L’étude met en évidence une grande variation inquiétante dans le traitement. Plus de 200 combinaisons d’antibiotiques différentes ont été utilisées par les hôpitaux dans l’étude, avec des changements fréquents d’antibiotiques en raison de la forte résistance aux traitements.
De nombreux médecins ont été contraints d’utiliser des antibiotiques tels que les carbapénèmes en raison du degré élevé de résistance aux antibiotiques aux traitements recommandés dans leurs unités. Ceux-ci sont classés par l’Organisation mondiale de la santé dans la catégorie des antibiotiques « à surveiller ». Ils ne sont recommandés que pour des indications précises et limitées car ils doivent être conservés. Cependant, ce sont souvent les seuls antibiotiques disponibles pour traiter l’infection.
Des antibiotiques de dernière intention ont été prescrits à 15 % des bébés atteints de septicémie néonatale inscrits à l’étude. Klebsiella pneumoniae était le pathogène le plus fréquemment isolé.

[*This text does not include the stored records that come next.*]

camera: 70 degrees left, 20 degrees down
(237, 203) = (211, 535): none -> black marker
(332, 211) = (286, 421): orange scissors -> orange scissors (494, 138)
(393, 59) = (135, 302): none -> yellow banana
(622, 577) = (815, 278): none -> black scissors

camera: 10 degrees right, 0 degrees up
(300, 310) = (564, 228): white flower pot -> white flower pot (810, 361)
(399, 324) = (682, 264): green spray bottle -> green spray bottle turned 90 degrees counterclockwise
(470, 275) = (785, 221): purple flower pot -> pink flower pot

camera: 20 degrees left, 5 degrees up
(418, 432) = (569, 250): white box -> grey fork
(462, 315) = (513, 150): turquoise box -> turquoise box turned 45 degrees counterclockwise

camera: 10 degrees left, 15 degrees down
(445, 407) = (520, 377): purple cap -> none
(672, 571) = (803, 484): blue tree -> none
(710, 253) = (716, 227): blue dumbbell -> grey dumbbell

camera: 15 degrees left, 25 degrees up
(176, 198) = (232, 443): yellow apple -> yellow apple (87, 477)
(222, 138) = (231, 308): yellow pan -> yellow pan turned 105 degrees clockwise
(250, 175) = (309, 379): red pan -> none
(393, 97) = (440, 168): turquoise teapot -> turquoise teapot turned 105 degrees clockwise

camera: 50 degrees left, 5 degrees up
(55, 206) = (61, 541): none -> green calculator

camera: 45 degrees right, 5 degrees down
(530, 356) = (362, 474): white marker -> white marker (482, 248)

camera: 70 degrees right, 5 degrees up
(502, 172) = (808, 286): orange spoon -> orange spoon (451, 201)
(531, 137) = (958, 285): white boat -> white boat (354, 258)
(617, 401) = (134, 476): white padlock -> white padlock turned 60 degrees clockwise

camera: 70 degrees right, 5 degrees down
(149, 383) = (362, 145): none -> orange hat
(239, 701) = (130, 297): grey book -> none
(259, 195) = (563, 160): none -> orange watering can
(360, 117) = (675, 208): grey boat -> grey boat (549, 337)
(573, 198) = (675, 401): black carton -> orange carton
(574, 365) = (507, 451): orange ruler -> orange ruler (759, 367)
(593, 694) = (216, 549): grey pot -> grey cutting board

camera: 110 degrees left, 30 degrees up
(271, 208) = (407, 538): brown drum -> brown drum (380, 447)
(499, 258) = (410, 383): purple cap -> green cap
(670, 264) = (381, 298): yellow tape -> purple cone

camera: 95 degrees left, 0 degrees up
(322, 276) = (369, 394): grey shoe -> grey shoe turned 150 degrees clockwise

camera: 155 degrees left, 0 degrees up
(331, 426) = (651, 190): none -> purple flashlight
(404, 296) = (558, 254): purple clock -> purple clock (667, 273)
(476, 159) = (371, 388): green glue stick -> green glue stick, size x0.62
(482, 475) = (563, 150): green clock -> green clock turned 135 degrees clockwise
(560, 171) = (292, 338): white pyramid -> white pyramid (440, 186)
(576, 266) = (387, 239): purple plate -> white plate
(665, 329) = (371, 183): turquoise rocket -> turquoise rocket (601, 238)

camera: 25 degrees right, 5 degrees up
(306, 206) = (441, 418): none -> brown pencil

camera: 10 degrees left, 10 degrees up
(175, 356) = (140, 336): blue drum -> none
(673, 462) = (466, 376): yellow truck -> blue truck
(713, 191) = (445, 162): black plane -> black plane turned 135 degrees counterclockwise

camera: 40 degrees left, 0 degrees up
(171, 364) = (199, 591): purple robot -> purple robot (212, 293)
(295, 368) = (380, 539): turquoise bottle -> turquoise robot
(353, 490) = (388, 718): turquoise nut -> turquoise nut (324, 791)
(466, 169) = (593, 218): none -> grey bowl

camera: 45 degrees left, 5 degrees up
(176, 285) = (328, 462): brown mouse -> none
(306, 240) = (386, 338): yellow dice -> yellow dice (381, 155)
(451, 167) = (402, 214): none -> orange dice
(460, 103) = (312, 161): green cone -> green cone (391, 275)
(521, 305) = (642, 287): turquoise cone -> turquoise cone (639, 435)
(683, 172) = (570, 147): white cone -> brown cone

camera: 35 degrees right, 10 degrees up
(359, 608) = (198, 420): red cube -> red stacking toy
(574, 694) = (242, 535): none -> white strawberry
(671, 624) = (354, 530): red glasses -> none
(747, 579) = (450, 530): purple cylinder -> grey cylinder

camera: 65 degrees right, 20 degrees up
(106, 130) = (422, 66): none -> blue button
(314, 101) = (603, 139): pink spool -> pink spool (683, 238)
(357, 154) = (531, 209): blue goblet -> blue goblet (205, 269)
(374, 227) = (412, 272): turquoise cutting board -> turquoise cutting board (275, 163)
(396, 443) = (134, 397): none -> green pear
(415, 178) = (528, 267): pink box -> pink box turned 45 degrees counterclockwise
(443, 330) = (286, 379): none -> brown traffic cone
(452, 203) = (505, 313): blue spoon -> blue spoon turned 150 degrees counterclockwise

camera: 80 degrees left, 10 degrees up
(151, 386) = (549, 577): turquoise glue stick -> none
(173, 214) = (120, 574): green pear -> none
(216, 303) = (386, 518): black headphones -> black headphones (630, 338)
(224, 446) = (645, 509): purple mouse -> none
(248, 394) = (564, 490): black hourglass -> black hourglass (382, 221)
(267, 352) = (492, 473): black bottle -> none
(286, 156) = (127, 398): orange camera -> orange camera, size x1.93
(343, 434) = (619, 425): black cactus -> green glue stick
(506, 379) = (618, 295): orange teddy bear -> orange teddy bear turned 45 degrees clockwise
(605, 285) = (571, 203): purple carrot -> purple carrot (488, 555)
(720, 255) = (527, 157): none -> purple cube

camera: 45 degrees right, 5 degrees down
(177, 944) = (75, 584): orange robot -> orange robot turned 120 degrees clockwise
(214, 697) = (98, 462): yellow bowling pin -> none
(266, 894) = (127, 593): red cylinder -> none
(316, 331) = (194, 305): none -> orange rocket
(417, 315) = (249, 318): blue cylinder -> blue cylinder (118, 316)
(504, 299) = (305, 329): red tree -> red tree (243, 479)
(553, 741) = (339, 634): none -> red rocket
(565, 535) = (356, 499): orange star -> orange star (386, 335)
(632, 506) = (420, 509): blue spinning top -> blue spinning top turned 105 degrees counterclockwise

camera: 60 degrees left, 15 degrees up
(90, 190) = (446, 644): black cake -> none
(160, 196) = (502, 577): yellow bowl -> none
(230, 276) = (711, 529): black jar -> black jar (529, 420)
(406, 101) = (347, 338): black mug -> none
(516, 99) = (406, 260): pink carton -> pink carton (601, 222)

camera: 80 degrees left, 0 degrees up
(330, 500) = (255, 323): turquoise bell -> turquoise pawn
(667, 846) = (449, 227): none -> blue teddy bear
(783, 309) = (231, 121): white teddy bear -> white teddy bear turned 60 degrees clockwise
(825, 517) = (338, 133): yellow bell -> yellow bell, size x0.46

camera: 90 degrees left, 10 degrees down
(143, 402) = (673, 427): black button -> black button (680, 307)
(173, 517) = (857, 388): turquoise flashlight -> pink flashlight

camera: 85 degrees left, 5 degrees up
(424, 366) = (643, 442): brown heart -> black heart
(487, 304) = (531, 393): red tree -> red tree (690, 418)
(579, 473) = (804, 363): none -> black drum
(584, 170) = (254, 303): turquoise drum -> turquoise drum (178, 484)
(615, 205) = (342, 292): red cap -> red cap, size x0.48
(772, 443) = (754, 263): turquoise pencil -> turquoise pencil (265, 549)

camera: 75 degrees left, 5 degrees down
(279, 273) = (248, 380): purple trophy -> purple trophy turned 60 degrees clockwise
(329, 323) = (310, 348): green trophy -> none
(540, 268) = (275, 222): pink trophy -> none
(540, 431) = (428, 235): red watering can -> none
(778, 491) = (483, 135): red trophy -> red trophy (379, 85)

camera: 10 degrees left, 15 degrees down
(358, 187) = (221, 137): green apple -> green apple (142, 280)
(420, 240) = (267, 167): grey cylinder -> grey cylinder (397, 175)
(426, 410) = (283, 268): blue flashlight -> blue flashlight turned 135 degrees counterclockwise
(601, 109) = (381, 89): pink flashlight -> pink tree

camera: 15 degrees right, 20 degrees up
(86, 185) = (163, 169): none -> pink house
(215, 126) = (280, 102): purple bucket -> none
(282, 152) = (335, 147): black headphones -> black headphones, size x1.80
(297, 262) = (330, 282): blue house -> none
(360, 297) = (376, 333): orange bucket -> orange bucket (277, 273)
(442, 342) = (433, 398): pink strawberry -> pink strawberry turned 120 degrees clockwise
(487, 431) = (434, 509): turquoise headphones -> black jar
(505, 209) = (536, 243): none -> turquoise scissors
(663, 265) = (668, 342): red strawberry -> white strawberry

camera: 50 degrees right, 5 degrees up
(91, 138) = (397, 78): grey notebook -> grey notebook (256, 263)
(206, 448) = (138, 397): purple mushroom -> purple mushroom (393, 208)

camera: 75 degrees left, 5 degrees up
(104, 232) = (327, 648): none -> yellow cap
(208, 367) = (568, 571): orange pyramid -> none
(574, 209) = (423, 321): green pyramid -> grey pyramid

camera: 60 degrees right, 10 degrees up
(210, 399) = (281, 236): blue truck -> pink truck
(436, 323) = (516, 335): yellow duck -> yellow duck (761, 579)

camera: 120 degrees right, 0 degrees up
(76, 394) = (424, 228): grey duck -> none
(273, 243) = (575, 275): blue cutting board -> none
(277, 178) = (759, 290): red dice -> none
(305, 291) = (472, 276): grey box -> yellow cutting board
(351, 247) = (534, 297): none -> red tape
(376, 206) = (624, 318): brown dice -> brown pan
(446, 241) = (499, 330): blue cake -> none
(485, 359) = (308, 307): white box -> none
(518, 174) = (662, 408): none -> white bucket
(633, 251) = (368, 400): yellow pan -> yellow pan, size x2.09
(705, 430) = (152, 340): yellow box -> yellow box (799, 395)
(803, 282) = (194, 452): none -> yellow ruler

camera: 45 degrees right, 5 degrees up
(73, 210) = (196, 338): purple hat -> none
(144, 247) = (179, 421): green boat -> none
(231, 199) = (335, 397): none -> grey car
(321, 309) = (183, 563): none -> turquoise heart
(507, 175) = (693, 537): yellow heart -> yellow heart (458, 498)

Elle est généralement associée à des infections nosocomiales.
À l’aide des données recueillies, l’équipe a développé deux outils qui pourraient être utilisés dans les essais cliniques et dans n’importe quelle unité de soins intensifs néonatals dans le monde. Le score de gravité NeoSep, basé sur 10 signes et symptômes cliniques, pourrait être utilisé par les cliniciens pour identifier les nouveau-nés qui présentent un risque élevé de décès et s’assurer qu’ils reçoivent une attention particulière plus rapidement. Le score de récupération NeoSep utilise bon nombre des mêmes signes et symptômes cliniques et pourrait fournir aux cliniciens des informations clés sur l’opportunité d’intensifier le traitement.
L’étude vise également à éclairer les directives de l’OMS sur le traitement des nouveau-nés atteints de septicémie.
Wolfgang Stöhr, statisticien pour l’étude observationnelle au MRC de l’UCL, a déclaré : Les organismes évoluent, la résistance aux médicaments change ; c’est pourquoi les directives cliniques pour la septicémie néonatale doivent être constamment adaptées. La mise à jour des lignes directrices s’appuie sur des preuves récentes et de qualité, de sorte que cette étude observationnelle est une étape importante vers un meilleur traitement. »
Les résultats de l’étude ont été utilisés pour concevoir un essai clinique stratégique pivot de santé publique afin de trouver de meilleurs traitements pour les infections néonatales dans le contexte d’une résistance croissante aux traitements existants.
L’essai sur la septicémie néonatale (NeoSep1) est dirigé par le GARDP en collaboration avec la SGUL et le MRC CTU de l’UCL et est mené à l’hôpital universitaire Chris Hani Baragwanath de Soweto, Johannesburg, à l’hôpital Tygerberg du Cap et à l’hôpital du comté de Kilifi au Kenya. L’essai examinera également les formulations et les dosages appropriés pour les nouveau-nés. L’essai sera étendu à d’autres pays et régions à partir de 2024, avec pour objectif de recruter jusqu’à 3000 nouveau-nés au total.
Alessandra Nardone, chef de projet clinique chez Penta – Child Health Research, a déclaré : « Il est impératif de travailler sur la formulation et l’adéquation des doses. Les enfants ne sont pas de petits adultes. Les médicaments doivent être formulés pour répondre à leurs besoins de manière sûre et efficace.
Le nouvel essai bénéficiera des travaux de laboratoire vitaux effectués au cours de l’étude observationnelle.
Surbhi Malhotra-Kumar, responsable du Laboratoire de microbiologie médicale de l’Université d’Anvers, a déclaré : « Le Laboratoire de microbiologie médicale (LMM LAB-Net) a fonctionné comme le laboratoire central, soutenant l’analyse en laboratoire local pour l’étude observationnelle. Nous avons également effectué une analyse moléculaire approfondie sur les agents pathogènes collectés. Ensemble, ces résultats fournissent des informations précieuses pour l’essai NeoSep1.